Data from a collection
————————
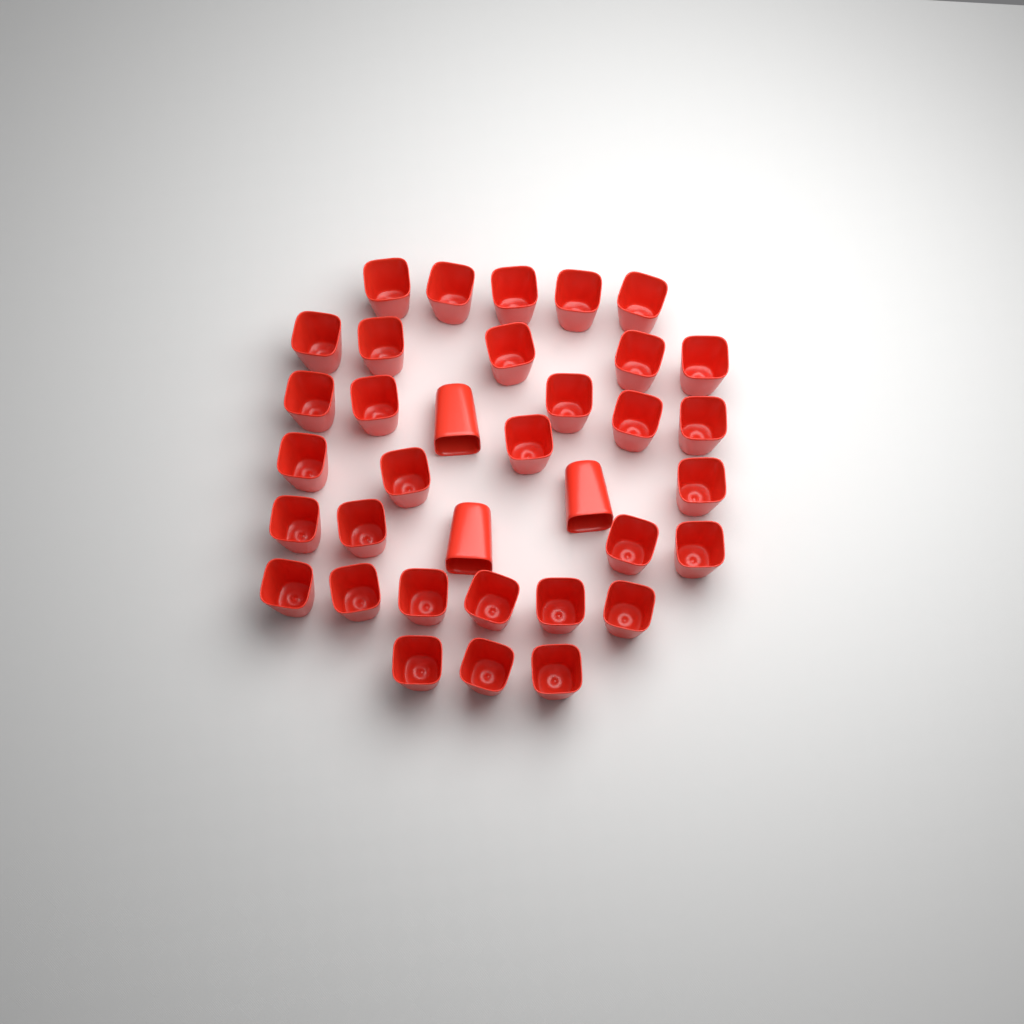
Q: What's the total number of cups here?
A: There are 35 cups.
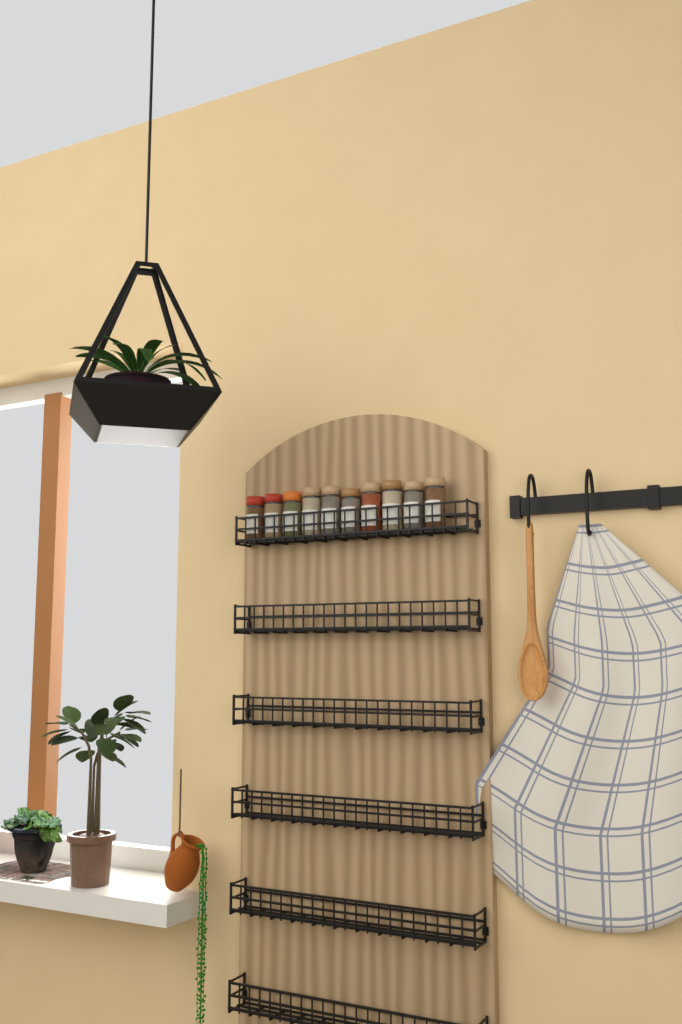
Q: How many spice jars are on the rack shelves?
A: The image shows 10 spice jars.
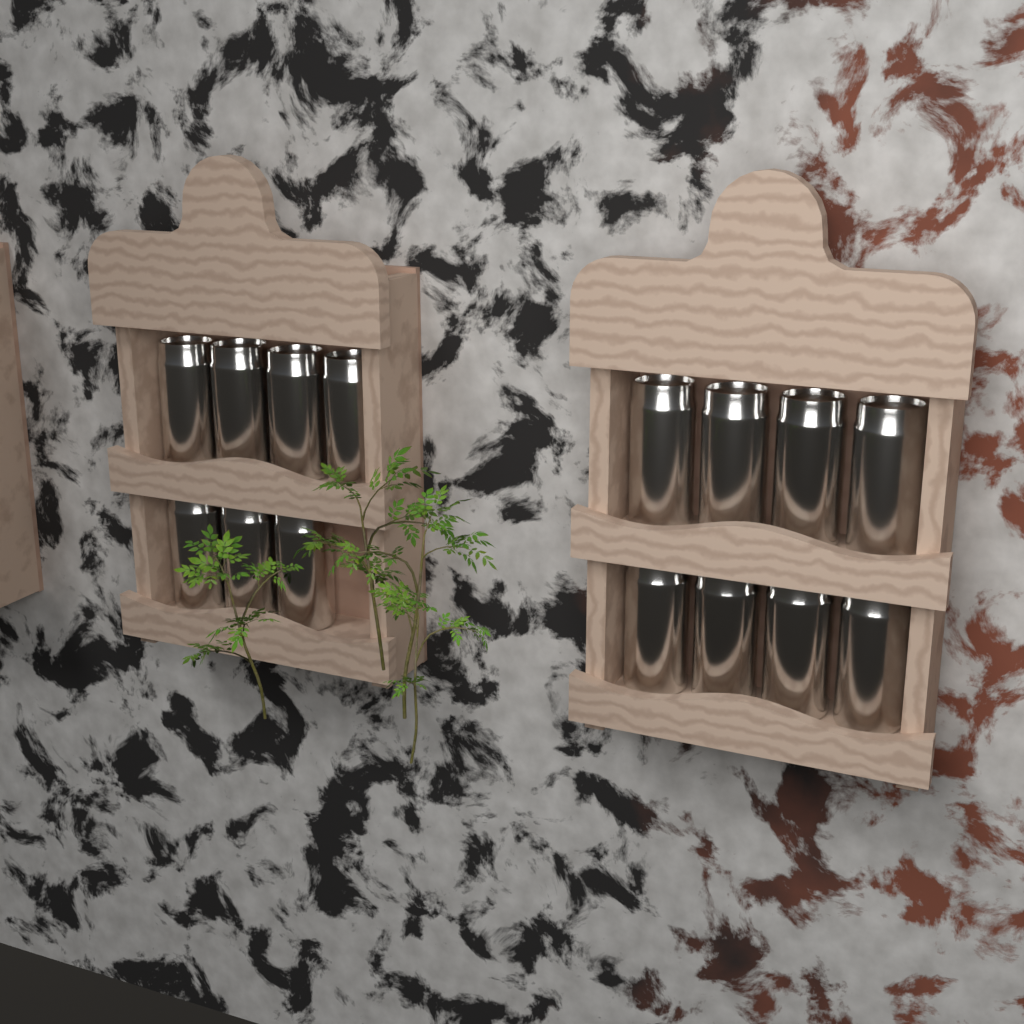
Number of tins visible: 15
————————
PROBLEM DETAILS
Transcribe all of the data above line for line, leaving the pictures out.

TASK SOLUTION
Q: What's the total number of cups here?
A: There are 35 cups.
Q: How many spice jars are on the rack shelves?
A: The image shows 10 spice jars.
Number of tins visible: 15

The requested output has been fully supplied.